Comme nous l’avons mentionné précédemment dans ce document, les attaques contre le machine learning peuvent être, soit similaires à celles qui sont classiquement lancées contre tout système d’information (vol de données, l’usurpation d’identité, le déni de services, etc.) soit de nouvelles formes d’attaques dirigées spécifiquement contre les mécanismes de machine learning. Ces dernières peuvent être regroupées en 3 grandes familles (empoisonnement, oracle et évasion) d’attaque sur les modèles ainsi que deux familles attaques sur la supply chain (data supply et library supply) sur lesquelles nous nous focalisons ici.
LES RECHERCHES DU GROUPE DE TRAVAIL ONT ESSENTIELLEMENT IDENTIFIE LE MITRE ATLAS COMME REFERENCE LITTERAIRE AINSI QUE DES SCHEMAS D’ATTAQUES RENCONTRES
Attaque par empoisonnement des données d’entraînement
Un attaquant modifie le corpus de données utilisé pour entraîner les modèles afin d'altérer ou d’influencer le comportement de ces systèmes lorsqu'ils seront déployés en production.
- Figure 3 - Attaque par empoisonnement des données
- Figure 4 - Attaque ciblée sur l'empoisonnement des données
Ce type d’attaque est particulièrement problématique car persistant si non détecté. En outre, en cas de détection, un réentraînement complet du modèle est nécessaire.
Deux scénarios sont possibles pour ces attaques, illustrés par les figures 2 et 3 ci-dessus :
- Dans le cas des modèles dont les bases d’entraînement sont non publiques (Fig. 2), l’attaquant doit au préalable gagner l’accès aux données internes de la cible afin de pouvoir les modifier. Il s’agit donc d’actes malveillants internes (compte valide) ou de compromission plus générale de l’environnement de la cible (usurpation de compte). Une fois le droit d’accès acquis, l’attaquant peut modifier les données elles-mêmes ou les méta-données associées (étiquettes).

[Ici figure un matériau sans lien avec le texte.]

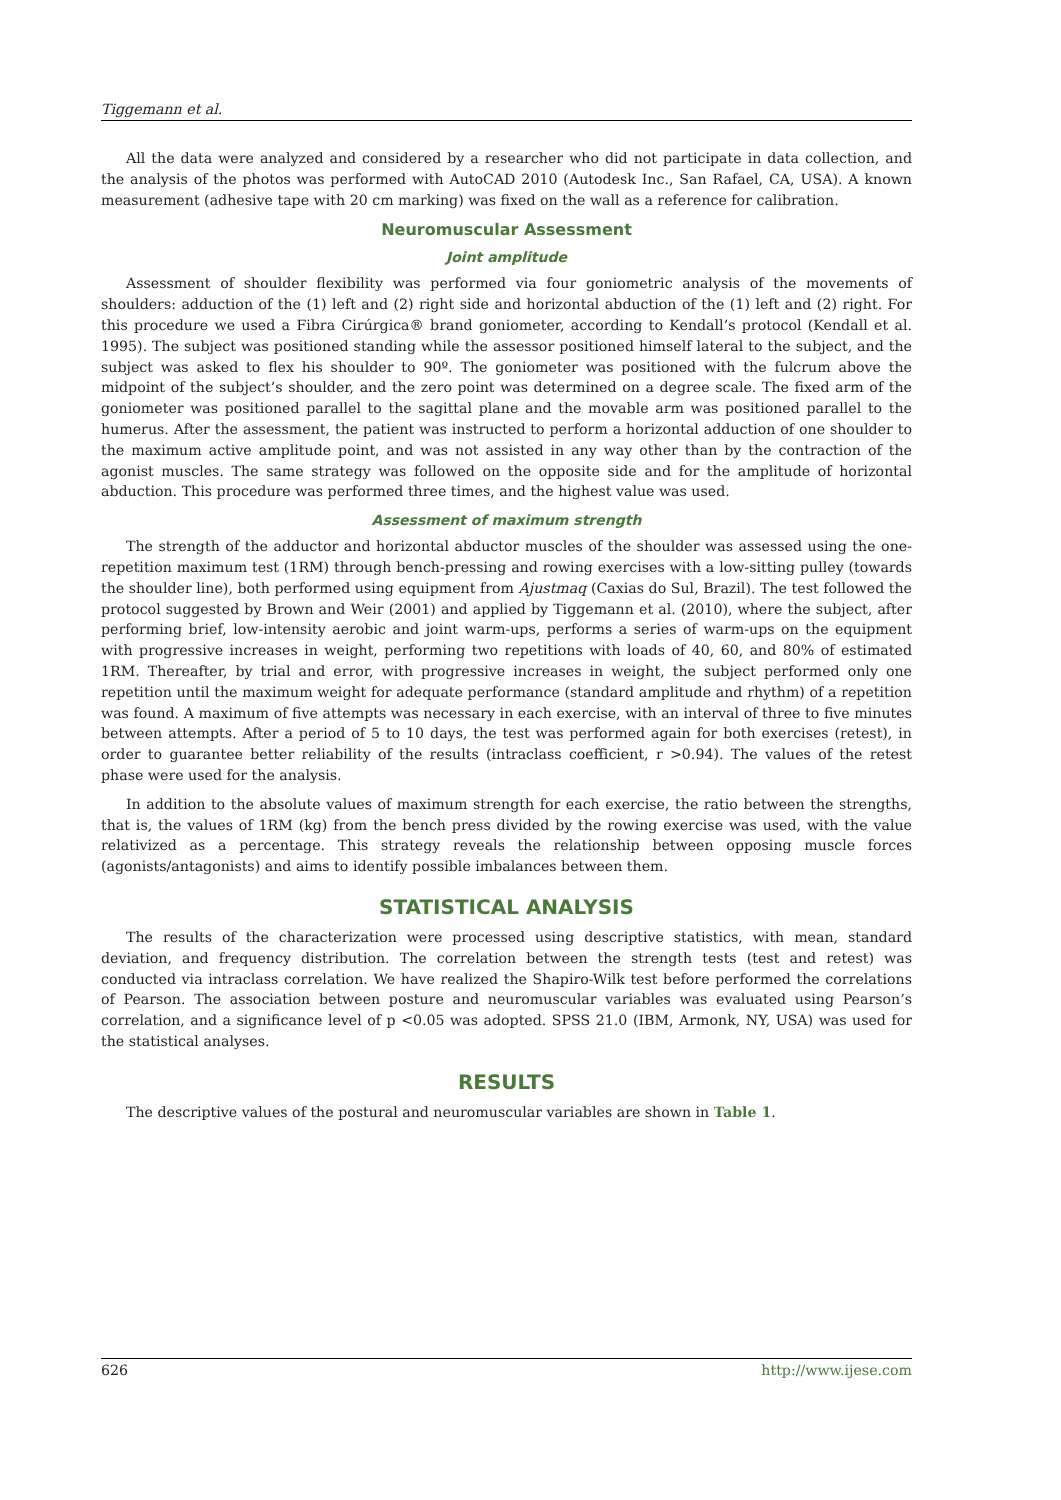Tiggemann et al.
All the data were analyzed and considered by a researcher who did not participate in data collection, and the analysis of the photos was performed with AutoCAD 2010 (Autodesk Inc., San Rafael, CA, USA). A known measurement (adhesive tape with 20 cm marking) was fixed on the wall as a reference for calibration.
Neuromuscular Assessment
Joint amplitude
Assessment of shoulder flexibility was performed via four goniometric analysis of the movements of shoulders: adduction of the (1) left and (2) right side and horizontal abduction of the (1) left and (2) right. For this procedure we used a Fibra Cirúrgica® brand goniometer, according to Kendall’s protocol (Kendall et al. 1995). The subject was positioned standing while the assessor positioned himself lateral to the subject, and the subject was asked to flex his shoulder to 90º. The goniometer was positioned with the fulcrum above the midpoint of the subject’s shoulder, and the zero point was determined on a degree scale. The fixed arm of the goniometer was positioned parallel to the sagittal plane and the movable arm was positioned parallel to the humerus. After the assessment, the patient was instructed to perform a horizontal adduction of one shoulder to the maximum active amplitude point, and was not assisted in any way other than by the contraction of the agonist muscles. The same strategy was followed on the opposite side and for the amplitude of horizontal abduction. This procedure was performed three times, and the highest value was used.
Assessment of maximum strength
The strength of the adductor and horizontal abductor muscles of the shoulder was assessed using the one-repetition maximum test (1RM) through bench-pressing and rowing exercises with a low-sitting pulley (towards the shoulder line), both performed using equipment from Ajustmaq (Caxias do Sul, Brazil). The test followed the protocol suggested by Brown and Weir (2001) and applied by Tiggemann et al. (2010), where the subject, after performing brief, low-intensity aerobic and joint warm-ups, performs a series of warm-ups on the equipment with progressive increases in weight, performing two repetitions with loads of 40, 60, and 80% of estimated 1RM. Thereafter, by trial and error, with progressive increases in weight, the subject performed only one repetition until the maximum weight for adequate performance (standard amplitude and rhythm) of a repetition was found. A maximum of five attempts was necessary in each exercise, with an interval of three to five minutes between attempts. After a period of 5 to 10 days, the test was performed again for both exercises (retest), in order to guarantee better reliability of the results (intraclass coefficient, r >0.94). The values of the retest phase were used for the analysis.
In addition to the absolute values of maximum strength for each exercise, the ratio between the strengths, that is, the values of 1RM (kg) from the bench press divided by the rowing exercise was used, with the value relativized as a percentage. This strategy reveals the relationship between opposing muscle forces (agonists/antagonists) and aims to identify possible imbalances between them.
STATISTICAL ANALYSIS
The results of the characterization were processed using descriptive statistics, with mean, standard deviation, and frequency distribution. The correlation between the strength tests (test and retest) was conducted via intraclass correlation. We have realized the Shapiro-Wilk test before performed the correlations of Pearson. The association between posture and neuromuscular variables was evaluated using Pearson’s correlation, and a significance level of p <0.05 was adopted. SPSS 21.0 (IBM, Armonk, NY, USA) was used for the statistical analyses.
RESULTS
The descriptive values of the postural and neuromuscular variables are shown in Table 1.
626 http://www.ijese.com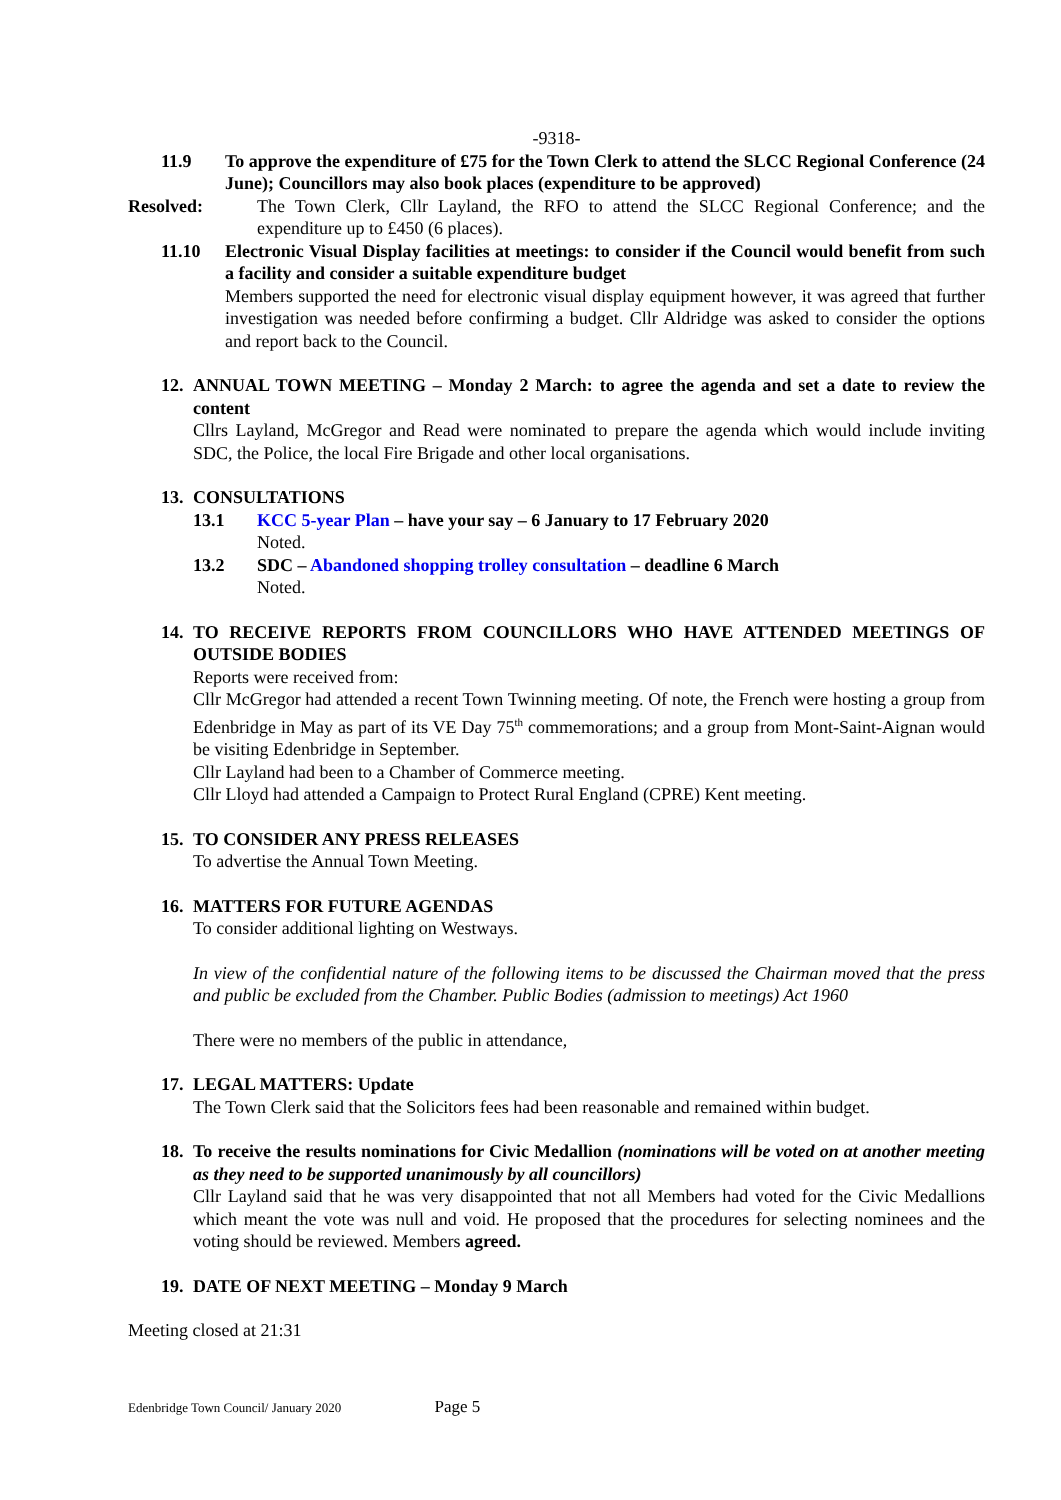-9318-
11.9 To approve the expenditure of £75 for the Town Clerk to attend the SLCC Regional Conference (24 June); Councillors may also book places (expenditure to be approved)
Resolved: The Town Clerk, Cllr Layland, the RFO to attend the SLCC Regional Conference; and the expenditure up to £450 (6 places).
11.10 Electronic Visual Display facilities at meetings: to consider if the Council would benefit from such a facility and consider a suitable expenditure budget
Members supported the need for electronic visual display equipment however, it was agreed that further investigation was needed before confirming a budget. Cllr Aldridge was asked to consider the options and report back to the Council.
12.
ANNUAL TOWN MEETING – Monday 2 March: to agree the agenda and set a date to review the content
Cllrs Layland, McGregor and Read were nominated to prepare the agenda which would include inviting SDC, the Police, the local Fire Brigade and other local organisations.
13.
CONSULTATIONS
13.1 KCC 5-year Plan – have your say – 6 January to 17 February 2020
Noted.
13.2 SDC – Abandoned shopping trolley consultation – deadline 6 March
Noted.
14.
TO RECEIVE REPORTS FROM COUNCILLORS WHO HAVE ATTENDED MEETINGS OF OUTSIDE BODIES
Reports were received from:
Cllr McGregor had attended a recent Town Twinning meeting. Of note, the French were hosting a group from Edenbridge in May as part of its VE Day 75<sup>th</sup> commemorations; and a group from Mont-Saint-Aignan would be visiting Edenbridge in September.
Cllr Layland had been to a Chamber of Commerce meeting.
Cllr Lloyd had attended a Campaign to Protect Rural England (CPRE) Kent meeting.
15.
TO CONSIDER ANY PRESS RELEASES
To advertise the Annual Town Meeting.
16.
MATTERS FOR FUTURE AGENDAS
To consider additional lighting on Westways.
In view of the confidential nature of the following items to be discussed the Chairman moved that the press and public be excluded from the Chamber. Public Bodies (admission to meetings) Act 1960
There were no members of the public in attendance,
17.
LEGAL MATTERS: Update
The Town Clerk said that the Solicitors fees had been reasonable and remained within budget.
18.
To receive the results nominations for Civic Medallion (nominations will be voted on at another meeting as they need to be supported unanimously by all councillors)
Cllr Layland said that he was very disappointed that not all Members had voted for the Civic Medallions which meant the vote was null and void. He proposed that the procedures for selecting nominees and the voting should be reviewed. Members agreed.
19.
DATE OF NEXT MEETING – Monday 9 March
Meeting closed at 21:31
Edenbridge Town Council/ January 2020 Page 5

- Dans le cas de modèles apprenant sur des données publiques (Fig. 3) de façon continue (par exemple des systèmes de recommandations ou les algorithmes de classement de recherches Google), l’attaque par empoisonnement sera réalisée, soit en empoisonnant les données collectées par le pipeline de génération de données d’entraînement (ce qui ramène au cas précédent), soit en générant de fausses données (faux avis ou recherches ciblées dans nos exemples) en grande quantité afin d’avoir un impact significatif sur les données d’apprentissage disponibles.
Voir en annexe (section 4, Fig. 18, 19 et 20) pour une vision plus complète de l’intégration de ces attaques dans une kill chain.
Ce type d’attaque est très utilisé par des spammeurs sur les recherches Google afin de faire remonter des services frauduleux en premiers résultats. Des attaques visant l’outil de détection de spam de Gmail ou Virus Total ont également été recensées.
Ces attaques sont relativement aisées à mettre en œuvre pourvu que l’on dispose de moyens permettant la génération et la diffusion de données en grande quantité, d’autant plus que les comportements des modèles ciblés peuvent être approximés.
Attaque sur la chaîne d’approvisionnement des données – data supply
Un attaquant altère la chaîne d’approvisionnement de la donnée afin d’induire un entraînement ou un ré entraînement biaisé pour atteindre les objectifs qu’il a fixé.
- Figure 5 - Attaque sur la supply chain data
Ce type d’attaque peut être réalisé de façon persistante ou ponctuelle en fonction de la porte d’accès aux données. Par exemple, la compromission d’une solution éditeur permet d’obtenir un accès persistant dans le système et ainsi perturbé de façon pérenne les activités du système ciblé. A contrario, une intervention ponctuelle via la modification d’un flux de données (MITM-attack) ou d’une attaque physique (Side Channel Attack ) peut altérer les prédictions pendant une durée déterminée afin d’atteindre un objectif précis.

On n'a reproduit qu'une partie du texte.